• _EXERCISE DIRECTIONS_
Write out every line of all the rows below, character for character.

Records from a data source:
◆ ◆ ◆ ◆

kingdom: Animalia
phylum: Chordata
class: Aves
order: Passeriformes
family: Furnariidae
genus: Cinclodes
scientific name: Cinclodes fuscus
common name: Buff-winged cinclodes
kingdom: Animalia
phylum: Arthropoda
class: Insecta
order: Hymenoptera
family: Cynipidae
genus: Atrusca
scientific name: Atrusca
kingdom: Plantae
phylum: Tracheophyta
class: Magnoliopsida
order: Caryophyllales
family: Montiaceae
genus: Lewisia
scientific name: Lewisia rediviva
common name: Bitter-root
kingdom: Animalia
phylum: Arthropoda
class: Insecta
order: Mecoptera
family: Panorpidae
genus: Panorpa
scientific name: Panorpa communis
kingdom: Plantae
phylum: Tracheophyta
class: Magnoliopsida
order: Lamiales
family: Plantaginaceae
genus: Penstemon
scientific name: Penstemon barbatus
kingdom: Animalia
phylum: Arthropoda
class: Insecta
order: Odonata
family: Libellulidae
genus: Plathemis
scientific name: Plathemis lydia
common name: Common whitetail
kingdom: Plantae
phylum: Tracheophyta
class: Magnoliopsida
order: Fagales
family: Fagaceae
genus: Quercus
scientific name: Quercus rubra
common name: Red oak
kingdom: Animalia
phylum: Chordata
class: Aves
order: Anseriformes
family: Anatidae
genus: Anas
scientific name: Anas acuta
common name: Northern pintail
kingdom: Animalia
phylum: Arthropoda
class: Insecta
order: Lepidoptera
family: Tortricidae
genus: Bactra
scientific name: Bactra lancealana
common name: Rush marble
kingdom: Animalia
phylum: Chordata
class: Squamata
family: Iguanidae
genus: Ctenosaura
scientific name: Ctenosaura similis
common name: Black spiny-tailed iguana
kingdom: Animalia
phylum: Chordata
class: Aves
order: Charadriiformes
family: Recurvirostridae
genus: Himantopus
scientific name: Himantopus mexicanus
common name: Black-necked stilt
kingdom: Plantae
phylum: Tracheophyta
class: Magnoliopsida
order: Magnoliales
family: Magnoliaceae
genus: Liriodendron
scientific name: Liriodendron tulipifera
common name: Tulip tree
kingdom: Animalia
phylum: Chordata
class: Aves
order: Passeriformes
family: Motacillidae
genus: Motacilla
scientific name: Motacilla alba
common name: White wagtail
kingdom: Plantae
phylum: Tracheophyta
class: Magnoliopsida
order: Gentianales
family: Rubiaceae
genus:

◆ ◆ ◆ ◆

• _RESPONSE TO THIS TASK_
kingdom: Animalia
phylum: Chordata
class: Aves
order: Passeriformes
family: Furnariidae
genus: Cinclodes
scientific name: Cinclodes fuscus
common name: Buff-winged cinclodes
kingdom: Animalia
phylum: Arthropoda
class: Insecta
order: Hymenoptera
family: Cynipidae
genus: Atrusca
scientific name: Atrusca
kingdom: Plantae
phylum: Tracheophyta
class: Magnoliopsida
order: Caryophyllales
family: Montiaceae
genus: Lewisia
scientific name: Lewisia rediviva
common name: Bitter-root
kingdom: Animalia
phylum: Arthropoda
class: Insecta
order: Mecoptera
family: Panorpidae
genus: Panorpa
scientific name: Panorpa communis
kingdom: Plantae
phylum: Tracheophyta
class: Magnoliopsida
order: Lamiales
family: Plantaginaceae
genus: Penstemon
scientific name: Penstemon barbatus
kingdom: Animalia
phylum: Arthropoda
class: Insecta
order: Odonata
family: Libellulidae
genus: Plathemis
scientific name: Plathemis lydia
common name: Common whitetail
kingdom: Plantae
phylum: Tracheophyta
class: Magnoliopsida
order: Fagales
family: Fagaceae
genus: Quercus
scientific name: Quercus rubra
common name: Red oak
kingdom: Animalia
phylum: Chordata
class: Aves
order: Anseriformes
family: Anatidae
genus: Anas
scientific name: Anas acuta
common name: Northern pintail
kingdom: Animalia
phylum: Arthropoda
class: Insecta
order: Lepidoptera
family: Tortricidae
genus: Bactra
scientific name: Bactra lancealana
common name: Rush marble
kingdom: Animalia
phylum: Chordata
class: Squamata
family: Iguanidae
genus: Ctenosaura
scientific name: Ctenosaura similis
common name: Black spiny-tailed iguana
kingdom: Animalia
phylum: Chordata
class: Aves
order: Charadriiformes
family: Recurvirostridae
genus: Himantopus
scientific name: Himantopus mexicanus
common name: Black-necked stilt
kingdom: Plantae
phylum: Tracheophyta
class: Magnoliopsida
order: Magnoliales
family: Magnoliaceae
genus: Liriodendron
scientific name: Liriodendron tulipifera
common name: Tulip tree
kingdom: Animalia
phylum: Chordata
class: Aves
order: Passeriformes
family: Motacillidae
genus: Motacilla
scientific name: Motacilla alba
common name: White wagtail
kingdom: Plantae
phylum: Tracheophyta
class: Magnoliopsida
order: Gentianales
family: Rubiaceae
genus:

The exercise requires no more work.